* **Work request**
Determine the number of lines in the data below that contain the string "pitch", and respond with that number alone.

* **Supplied data**
========================

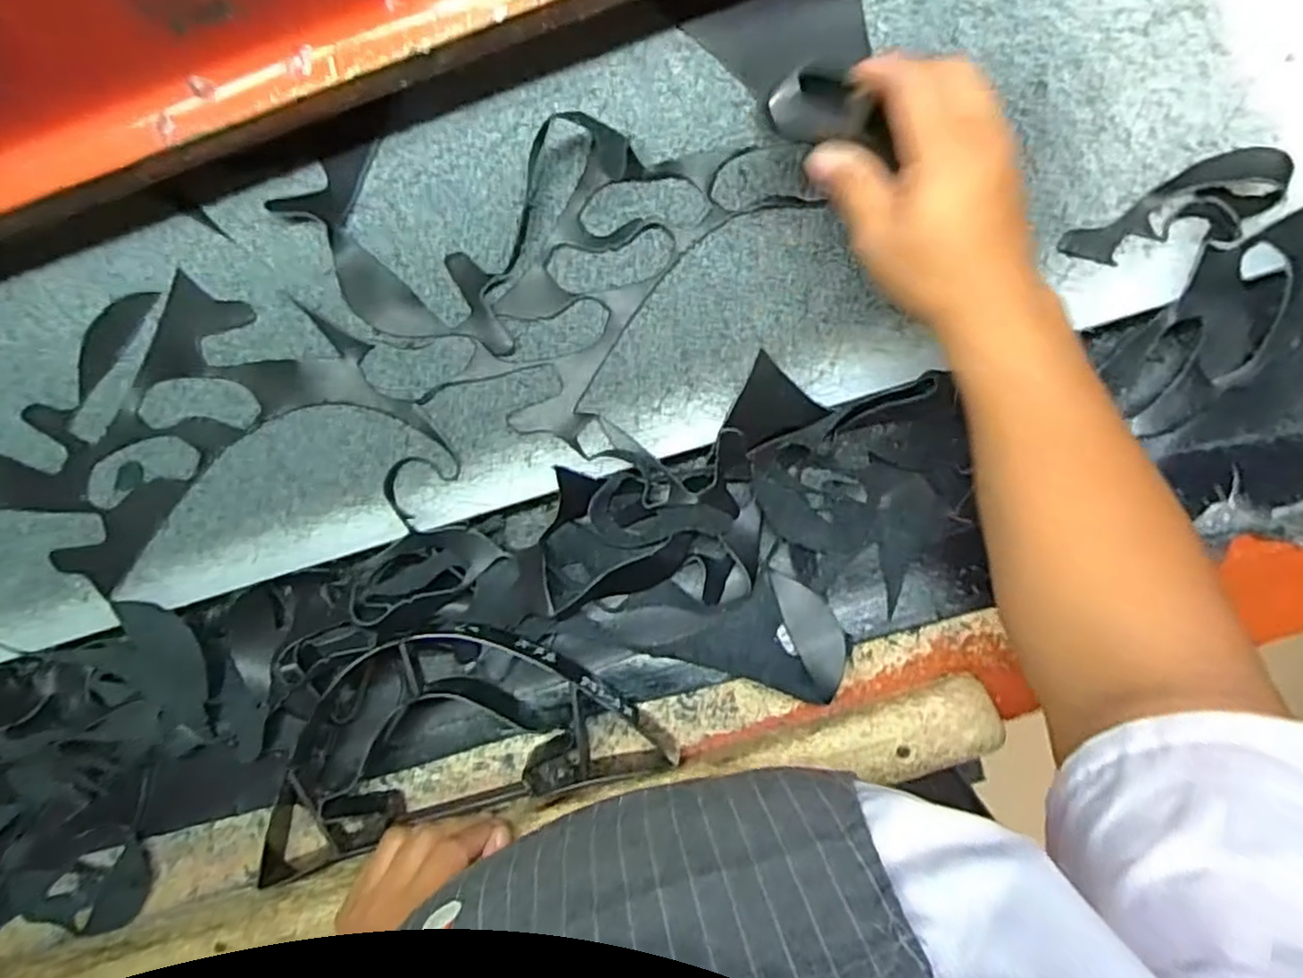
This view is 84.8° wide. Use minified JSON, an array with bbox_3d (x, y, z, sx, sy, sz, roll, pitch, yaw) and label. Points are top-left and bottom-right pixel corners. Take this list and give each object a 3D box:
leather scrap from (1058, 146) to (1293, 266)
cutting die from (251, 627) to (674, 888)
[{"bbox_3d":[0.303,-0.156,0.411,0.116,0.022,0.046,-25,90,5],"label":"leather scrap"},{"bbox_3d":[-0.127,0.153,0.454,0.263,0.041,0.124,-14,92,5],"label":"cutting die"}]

========================

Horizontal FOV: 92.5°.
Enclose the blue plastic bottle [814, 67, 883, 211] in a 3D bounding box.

========================

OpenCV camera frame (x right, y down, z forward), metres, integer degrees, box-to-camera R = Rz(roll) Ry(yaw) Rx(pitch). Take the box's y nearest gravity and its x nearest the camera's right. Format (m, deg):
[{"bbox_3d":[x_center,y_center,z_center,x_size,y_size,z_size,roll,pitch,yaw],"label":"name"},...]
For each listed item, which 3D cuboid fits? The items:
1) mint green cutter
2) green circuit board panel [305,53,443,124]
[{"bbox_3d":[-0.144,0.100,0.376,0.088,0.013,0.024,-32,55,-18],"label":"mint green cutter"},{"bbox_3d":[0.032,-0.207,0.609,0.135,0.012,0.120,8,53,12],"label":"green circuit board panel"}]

========================

* **Exercise solution**
3